Task goal: Please repeat the following lines of the rows below without any changes, starting with the first line of the rows and going on through the line that contains "Installation sanitärer Anlagen", with both of those lines included.

Start of Source material

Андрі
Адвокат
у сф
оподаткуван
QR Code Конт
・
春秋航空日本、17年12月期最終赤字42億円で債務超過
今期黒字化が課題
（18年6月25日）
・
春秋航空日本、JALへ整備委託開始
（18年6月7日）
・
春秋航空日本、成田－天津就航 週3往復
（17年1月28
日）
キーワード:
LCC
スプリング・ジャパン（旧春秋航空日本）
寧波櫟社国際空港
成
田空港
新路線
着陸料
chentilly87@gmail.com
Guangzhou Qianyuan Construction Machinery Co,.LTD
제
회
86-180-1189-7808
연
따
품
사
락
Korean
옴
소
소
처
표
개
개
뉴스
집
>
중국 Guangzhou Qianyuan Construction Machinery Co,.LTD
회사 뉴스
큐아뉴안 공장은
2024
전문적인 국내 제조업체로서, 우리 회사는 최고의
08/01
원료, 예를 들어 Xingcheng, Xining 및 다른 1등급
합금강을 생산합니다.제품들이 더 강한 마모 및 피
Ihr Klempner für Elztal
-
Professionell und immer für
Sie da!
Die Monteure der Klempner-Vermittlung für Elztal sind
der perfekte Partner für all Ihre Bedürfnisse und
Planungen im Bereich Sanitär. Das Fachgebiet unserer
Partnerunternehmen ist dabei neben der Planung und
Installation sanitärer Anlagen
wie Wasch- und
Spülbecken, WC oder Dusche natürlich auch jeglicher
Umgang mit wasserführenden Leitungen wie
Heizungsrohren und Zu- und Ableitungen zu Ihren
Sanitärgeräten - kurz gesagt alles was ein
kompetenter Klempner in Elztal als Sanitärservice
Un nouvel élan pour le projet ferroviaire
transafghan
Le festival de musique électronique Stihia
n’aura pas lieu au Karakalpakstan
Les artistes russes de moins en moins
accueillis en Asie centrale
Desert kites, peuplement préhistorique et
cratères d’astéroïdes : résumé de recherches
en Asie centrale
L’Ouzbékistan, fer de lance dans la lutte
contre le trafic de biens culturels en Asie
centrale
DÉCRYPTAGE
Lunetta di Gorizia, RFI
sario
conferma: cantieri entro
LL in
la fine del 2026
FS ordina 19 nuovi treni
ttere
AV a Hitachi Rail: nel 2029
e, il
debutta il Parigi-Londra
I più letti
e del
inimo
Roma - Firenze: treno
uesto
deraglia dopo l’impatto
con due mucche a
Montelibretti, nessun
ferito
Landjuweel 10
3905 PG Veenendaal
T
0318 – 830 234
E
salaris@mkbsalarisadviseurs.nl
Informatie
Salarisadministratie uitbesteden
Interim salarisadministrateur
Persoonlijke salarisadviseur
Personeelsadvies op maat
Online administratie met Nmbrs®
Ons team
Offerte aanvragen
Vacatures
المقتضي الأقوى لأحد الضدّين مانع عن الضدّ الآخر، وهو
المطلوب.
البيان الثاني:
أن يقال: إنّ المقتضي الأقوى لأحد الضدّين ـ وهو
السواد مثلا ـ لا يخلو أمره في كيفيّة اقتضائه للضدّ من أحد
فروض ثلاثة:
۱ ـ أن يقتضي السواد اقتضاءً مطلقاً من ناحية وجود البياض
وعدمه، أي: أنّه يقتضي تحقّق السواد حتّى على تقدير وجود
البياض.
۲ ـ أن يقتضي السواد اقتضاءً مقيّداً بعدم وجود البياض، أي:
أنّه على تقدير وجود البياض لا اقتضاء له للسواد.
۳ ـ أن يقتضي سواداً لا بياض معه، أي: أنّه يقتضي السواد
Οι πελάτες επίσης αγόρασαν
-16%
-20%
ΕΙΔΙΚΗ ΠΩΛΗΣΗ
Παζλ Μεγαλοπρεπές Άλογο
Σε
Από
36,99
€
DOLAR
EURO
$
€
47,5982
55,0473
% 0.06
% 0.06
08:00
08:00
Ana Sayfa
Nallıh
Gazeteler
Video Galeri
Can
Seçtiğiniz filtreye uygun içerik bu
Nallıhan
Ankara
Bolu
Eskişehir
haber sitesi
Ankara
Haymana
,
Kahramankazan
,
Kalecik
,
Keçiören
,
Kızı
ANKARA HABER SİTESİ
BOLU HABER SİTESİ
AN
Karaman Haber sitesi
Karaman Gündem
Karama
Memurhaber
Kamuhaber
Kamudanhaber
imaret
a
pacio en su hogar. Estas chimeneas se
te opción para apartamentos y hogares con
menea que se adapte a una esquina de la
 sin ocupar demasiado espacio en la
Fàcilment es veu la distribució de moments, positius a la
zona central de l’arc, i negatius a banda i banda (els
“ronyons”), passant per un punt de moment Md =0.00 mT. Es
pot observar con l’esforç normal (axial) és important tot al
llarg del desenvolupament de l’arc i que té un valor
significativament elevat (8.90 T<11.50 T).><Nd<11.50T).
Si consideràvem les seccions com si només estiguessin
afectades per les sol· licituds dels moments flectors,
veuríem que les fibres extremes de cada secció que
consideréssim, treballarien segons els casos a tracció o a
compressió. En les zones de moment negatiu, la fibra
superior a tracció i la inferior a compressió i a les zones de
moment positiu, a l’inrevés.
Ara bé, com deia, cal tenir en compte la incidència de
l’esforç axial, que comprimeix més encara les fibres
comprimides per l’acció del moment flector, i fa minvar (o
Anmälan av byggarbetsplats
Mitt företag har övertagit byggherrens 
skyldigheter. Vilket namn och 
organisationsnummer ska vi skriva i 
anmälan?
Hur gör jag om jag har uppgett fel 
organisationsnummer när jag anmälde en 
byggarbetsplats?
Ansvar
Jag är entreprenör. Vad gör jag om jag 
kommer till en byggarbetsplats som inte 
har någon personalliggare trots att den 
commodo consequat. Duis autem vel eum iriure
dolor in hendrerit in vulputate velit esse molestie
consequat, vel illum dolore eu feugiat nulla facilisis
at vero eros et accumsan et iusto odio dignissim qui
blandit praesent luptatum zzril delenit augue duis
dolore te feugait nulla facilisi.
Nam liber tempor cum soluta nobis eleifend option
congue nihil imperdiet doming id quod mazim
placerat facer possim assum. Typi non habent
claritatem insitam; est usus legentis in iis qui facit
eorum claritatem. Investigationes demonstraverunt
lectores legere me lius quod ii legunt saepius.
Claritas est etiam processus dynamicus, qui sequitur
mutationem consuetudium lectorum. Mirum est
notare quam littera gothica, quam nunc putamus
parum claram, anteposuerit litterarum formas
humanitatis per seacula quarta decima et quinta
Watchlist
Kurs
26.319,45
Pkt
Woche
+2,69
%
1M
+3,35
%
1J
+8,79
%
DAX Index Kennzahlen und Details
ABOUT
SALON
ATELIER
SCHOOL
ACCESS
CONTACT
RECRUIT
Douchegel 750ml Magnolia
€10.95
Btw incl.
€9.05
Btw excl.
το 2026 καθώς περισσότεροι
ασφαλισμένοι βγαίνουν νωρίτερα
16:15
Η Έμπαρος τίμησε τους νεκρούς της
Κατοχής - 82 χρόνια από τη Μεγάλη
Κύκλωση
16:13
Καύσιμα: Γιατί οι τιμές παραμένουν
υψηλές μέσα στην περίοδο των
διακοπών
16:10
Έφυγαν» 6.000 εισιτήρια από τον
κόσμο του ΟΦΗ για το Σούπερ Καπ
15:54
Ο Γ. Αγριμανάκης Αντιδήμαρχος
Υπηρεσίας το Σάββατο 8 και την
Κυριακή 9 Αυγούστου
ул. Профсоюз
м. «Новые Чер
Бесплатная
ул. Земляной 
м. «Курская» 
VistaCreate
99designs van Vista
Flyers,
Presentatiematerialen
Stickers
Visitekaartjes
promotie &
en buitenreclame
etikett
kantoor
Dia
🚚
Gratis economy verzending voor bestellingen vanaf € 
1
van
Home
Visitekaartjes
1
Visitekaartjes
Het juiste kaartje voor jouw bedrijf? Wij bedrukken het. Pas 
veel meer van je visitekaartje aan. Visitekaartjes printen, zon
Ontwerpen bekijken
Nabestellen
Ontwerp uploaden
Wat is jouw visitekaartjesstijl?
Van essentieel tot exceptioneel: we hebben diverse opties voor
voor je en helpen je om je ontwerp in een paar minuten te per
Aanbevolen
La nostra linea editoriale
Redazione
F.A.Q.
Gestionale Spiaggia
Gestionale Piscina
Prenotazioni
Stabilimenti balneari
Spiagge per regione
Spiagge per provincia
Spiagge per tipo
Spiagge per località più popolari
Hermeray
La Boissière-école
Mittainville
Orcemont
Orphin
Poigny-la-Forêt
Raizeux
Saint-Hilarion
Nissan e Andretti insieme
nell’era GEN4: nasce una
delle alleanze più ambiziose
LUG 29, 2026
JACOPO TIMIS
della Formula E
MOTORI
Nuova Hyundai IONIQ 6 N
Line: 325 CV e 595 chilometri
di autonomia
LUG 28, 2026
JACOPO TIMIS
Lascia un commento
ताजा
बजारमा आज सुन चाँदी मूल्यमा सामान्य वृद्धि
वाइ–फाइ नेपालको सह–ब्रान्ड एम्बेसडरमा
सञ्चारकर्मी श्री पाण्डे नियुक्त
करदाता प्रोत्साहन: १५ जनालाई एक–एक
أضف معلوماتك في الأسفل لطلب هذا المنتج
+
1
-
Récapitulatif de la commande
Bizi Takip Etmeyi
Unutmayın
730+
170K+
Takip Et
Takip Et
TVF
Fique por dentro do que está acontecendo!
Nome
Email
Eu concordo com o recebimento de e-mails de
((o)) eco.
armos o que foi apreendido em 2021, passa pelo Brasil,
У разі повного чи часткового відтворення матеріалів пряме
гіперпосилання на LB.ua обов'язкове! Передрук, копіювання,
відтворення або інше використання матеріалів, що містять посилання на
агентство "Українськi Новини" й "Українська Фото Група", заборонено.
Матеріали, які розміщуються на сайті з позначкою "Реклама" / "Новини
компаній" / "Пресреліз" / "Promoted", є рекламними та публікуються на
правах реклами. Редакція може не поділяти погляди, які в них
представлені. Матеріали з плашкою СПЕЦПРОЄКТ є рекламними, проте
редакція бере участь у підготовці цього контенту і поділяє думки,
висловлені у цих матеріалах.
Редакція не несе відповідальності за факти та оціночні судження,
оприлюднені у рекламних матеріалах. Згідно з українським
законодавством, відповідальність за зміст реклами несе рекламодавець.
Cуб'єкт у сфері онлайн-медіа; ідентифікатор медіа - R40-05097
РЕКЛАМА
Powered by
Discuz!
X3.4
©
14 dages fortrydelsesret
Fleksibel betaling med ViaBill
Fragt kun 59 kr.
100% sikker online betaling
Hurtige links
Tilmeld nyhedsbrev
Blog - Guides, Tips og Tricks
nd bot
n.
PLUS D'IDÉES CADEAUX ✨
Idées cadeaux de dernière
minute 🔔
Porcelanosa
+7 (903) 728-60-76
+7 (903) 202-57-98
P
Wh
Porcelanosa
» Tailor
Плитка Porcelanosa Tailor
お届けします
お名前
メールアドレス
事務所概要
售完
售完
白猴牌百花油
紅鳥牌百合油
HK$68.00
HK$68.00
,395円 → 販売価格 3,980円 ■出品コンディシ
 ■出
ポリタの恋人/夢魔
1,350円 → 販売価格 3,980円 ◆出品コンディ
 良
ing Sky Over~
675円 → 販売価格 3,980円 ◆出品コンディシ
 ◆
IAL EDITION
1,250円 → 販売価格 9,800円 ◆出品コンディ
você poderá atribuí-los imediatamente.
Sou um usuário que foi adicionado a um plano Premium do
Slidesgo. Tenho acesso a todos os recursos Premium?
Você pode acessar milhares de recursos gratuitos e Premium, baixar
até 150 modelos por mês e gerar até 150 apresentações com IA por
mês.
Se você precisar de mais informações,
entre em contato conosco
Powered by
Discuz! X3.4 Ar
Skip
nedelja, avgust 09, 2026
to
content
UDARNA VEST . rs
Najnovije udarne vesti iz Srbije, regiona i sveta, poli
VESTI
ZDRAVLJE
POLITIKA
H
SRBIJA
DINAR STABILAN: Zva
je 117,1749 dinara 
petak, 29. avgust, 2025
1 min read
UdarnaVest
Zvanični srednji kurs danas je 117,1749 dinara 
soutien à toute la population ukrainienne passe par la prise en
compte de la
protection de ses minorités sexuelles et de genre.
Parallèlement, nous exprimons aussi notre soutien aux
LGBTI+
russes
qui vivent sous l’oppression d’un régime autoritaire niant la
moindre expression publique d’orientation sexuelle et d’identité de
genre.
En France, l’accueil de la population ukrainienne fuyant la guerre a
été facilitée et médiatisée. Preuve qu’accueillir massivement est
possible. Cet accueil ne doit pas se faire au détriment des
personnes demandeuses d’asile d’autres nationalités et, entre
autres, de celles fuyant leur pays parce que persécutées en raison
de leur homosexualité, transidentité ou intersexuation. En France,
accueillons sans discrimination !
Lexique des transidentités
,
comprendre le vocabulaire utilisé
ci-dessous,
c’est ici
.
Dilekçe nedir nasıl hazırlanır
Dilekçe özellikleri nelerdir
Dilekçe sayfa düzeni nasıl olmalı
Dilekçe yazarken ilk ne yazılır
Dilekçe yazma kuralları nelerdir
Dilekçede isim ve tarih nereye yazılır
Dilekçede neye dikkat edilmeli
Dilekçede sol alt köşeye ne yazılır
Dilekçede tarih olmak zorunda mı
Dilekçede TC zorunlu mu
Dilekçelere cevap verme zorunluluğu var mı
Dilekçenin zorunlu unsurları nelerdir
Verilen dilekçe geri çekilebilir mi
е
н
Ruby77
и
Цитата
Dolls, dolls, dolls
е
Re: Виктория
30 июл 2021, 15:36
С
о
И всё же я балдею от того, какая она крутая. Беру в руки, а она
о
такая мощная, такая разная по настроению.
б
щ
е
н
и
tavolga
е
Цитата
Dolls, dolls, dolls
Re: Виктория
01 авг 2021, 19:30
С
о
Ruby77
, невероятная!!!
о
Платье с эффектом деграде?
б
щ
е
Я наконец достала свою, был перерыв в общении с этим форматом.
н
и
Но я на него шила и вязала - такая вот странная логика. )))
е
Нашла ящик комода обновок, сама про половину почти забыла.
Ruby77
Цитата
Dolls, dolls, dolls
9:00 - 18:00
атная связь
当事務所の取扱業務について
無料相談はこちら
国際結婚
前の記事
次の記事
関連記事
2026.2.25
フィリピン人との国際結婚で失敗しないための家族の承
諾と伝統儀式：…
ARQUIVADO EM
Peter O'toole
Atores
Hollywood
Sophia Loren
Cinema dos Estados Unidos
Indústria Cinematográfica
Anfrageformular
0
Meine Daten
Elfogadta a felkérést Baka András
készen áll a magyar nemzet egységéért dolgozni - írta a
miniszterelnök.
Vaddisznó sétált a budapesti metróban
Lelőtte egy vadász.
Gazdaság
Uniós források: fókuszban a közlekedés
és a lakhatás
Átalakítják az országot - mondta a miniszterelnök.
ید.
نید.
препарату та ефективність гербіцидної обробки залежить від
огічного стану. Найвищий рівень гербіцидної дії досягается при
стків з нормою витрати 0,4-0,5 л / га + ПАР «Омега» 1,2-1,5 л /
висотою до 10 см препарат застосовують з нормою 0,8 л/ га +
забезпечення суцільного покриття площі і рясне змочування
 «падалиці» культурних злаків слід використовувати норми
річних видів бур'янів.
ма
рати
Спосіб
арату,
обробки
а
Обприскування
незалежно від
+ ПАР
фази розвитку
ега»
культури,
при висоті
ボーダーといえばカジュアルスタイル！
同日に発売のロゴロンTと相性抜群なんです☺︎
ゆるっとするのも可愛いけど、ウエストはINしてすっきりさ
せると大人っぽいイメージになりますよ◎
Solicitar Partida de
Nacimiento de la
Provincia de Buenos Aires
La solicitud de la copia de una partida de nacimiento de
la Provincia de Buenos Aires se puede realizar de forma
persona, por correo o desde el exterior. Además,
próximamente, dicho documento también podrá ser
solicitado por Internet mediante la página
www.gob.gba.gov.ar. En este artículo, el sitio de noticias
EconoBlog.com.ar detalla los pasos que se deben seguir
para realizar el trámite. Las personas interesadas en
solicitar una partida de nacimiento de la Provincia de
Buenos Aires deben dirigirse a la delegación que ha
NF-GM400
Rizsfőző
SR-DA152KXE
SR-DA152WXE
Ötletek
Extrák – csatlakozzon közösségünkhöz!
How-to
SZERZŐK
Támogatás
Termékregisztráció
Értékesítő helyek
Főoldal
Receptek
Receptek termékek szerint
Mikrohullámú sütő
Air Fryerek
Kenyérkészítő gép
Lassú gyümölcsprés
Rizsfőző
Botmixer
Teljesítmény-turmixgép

End of Source material

Solution below:
Андрі
Адвокат
у сф
оподаткуван
QR Code Конт
・
春秋航空日本、17年12月期最終赤字42億円で債務超過
今期黒字化が課題
（18年6月25日）
・
春秋航空日本、JALへ整備委託開始
（18年6月7日）
・
春秋航空日本、成田－天津就航 週3往復
（17年1月28
日）
キーワード:
LCC
スプリング・ジャパン（旧春秋航空日本）
寧波櫟社国際空港
成
田空港
新路線
着陸料
chentilly87@gmail.com
Guangzhou Qianyuan Construction Machinery Co,.LTD
제
회
86-180-1189-7808
연
따
품
사
락
Korean
옴
소
소
처
표
개
개
뉴스
집
>
중국 Guangzhou Qianyuan Construction Machinery Co,.LTD
회사 뉴스
큐아뉴안 공장은
2024
전문적인 국내 제조업체로서, 우리 회사는 최고의
08/01
원료, 예를 들어 Xingcheng, Xining 및 다른 1등급
합금강을 생산합니다.제품들이 더 강한 마모 및 피
Ihr Klempner für Elztal
-
Professionell und immer für
Sie da!
Die Monteure der Klempner-Vermittlung für Elztal sind
der perfekte Partner für all Ihre Bedürfnisse und
Planungen im Bereich Sanitär. Das Fachgebiet unserer
Partnerunternehmen ist dabei neben der Planung und
Installation sanitärer Anlagen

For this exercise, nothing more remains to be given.